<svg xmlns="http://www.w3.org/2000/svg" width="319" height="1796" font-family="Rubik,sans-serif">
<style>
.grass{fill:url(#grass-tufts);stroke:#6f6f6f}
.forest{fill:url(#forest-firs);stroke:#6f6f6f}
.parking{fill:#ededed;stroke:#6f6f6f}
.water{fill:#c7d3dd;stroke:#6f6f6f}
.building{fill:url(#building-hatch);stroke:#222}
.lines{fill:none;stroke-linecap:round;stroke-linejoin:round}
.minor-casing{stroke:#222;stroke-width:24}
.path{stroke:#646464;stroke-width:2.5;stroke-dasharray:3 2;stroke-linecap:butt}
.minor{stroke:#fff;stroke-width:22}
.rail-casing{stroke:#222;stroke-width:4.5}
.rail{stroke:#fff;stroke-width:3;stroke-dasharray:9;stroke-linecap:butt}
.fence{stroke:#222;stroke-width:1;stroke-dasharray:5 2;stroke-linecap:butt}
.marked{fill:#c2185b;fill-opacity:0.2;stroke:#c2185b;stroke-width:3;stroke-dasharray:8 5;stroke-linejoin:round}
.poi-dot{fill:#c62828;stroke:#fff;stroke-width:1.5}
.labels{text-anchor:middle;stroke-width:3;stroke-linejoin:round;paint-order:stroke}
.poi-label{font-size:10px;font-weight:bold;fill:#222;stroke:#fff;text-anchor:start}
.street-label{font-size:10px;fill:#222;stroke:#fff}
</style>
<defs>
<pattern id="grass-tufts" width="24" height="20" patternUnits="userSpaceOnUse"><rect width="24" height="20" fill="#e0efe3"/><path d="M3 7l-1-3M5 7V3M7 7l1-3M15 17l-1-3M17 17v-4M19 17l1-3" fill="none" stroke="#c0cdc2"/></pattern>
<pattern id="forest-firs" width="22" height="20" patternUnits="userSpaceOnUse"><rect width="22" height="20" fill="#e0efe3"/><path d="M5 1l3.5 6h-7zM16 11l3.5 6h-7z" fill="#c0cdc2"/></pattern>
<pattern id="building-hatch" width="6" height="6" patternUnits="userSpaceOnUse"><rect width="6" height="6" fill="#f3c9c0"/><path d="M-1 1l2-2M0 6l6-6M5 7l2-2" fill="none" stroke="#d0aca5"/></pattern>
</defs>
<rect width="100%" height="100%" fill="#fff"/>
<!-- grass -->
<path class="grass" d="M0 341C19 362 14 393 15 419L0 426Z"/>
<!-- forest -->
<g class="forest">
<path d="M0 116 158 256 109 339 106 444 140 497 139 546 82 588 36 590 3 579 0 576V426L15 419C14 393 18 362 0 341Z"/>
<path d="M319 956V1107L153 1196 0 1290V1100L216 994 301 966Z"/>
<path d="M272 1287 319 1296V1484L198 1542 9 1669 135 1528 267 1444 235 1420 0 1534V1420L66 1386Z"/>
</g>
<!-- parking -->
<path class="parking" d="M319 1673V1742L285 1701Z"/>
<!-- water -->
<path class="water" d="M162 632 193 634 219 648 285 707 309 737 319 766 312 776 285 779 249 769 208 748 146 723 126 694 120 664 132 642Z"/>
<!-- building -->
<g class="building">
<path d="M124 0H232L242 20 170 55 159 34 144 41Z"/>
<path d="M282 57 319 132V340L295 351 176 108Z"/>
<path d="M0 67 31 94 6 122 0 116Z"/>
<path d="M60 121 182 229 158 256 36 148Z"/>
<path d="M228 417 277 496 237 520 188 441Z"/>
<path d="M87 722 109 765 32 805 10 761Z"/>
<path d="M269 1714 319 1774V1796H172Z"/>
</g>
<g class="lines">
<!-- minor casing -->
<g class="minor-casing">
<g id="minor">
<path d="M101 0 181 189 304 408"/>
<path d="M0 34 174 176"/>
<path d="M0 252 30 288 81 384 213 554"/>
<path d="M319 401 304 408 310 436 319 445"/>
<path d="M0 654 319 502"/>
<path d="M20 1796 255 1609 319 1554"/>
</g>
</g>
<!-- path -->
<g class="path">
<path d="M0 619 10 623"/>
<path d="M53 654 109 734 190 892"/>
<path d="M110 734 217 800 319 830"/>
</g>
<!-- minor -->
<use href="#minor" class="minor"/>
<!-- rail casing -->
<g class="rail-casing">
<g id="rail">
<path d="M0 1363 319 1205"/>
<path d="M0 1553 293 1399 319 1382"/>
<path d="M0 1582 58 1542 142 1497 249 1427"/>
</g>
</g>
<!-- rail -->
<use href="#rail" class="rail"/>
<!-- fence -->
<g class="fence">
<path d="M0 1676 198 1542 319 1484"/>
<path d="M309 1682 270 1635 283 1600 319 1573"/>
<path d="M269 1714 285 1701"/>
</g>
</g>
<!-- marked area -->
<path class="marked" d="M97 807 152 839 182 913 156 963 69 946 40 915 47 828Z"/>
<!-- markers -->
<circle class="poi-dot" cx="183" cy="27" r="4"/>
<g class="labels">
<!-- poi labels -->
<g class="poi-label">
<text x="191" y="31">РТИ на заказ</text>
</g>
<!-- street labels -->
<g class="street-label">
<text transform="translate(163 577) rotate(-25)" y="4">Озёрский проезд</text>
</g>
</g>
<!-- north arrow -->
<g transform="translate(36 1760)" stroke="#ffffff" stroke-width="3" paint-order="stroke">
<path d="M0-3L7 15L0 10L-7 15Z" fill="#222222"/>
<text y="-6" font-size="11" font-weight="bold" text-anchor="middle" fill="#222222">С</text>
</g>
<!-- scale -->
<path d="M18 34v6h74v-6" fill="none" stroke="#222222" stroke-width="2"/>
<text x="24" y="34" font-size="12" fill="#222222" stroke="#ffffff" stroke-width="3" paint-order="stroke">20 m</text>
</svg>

_____

Look over the entries above. Copy every line that contains the word "butt".

▶ _Problem solution_
.path{stroke:#646464;stroke-width:2.5;stroke-dasharray:3 2;stroke-linecap:butt}
.rail{stroke:#fff;stroke-width:3;stroke-dasharray:9;stroke-linecap:butt}
.fence{stroke:#222;stroke-width:1;stroke-dasharray:5 2;stroke-linecap:butt}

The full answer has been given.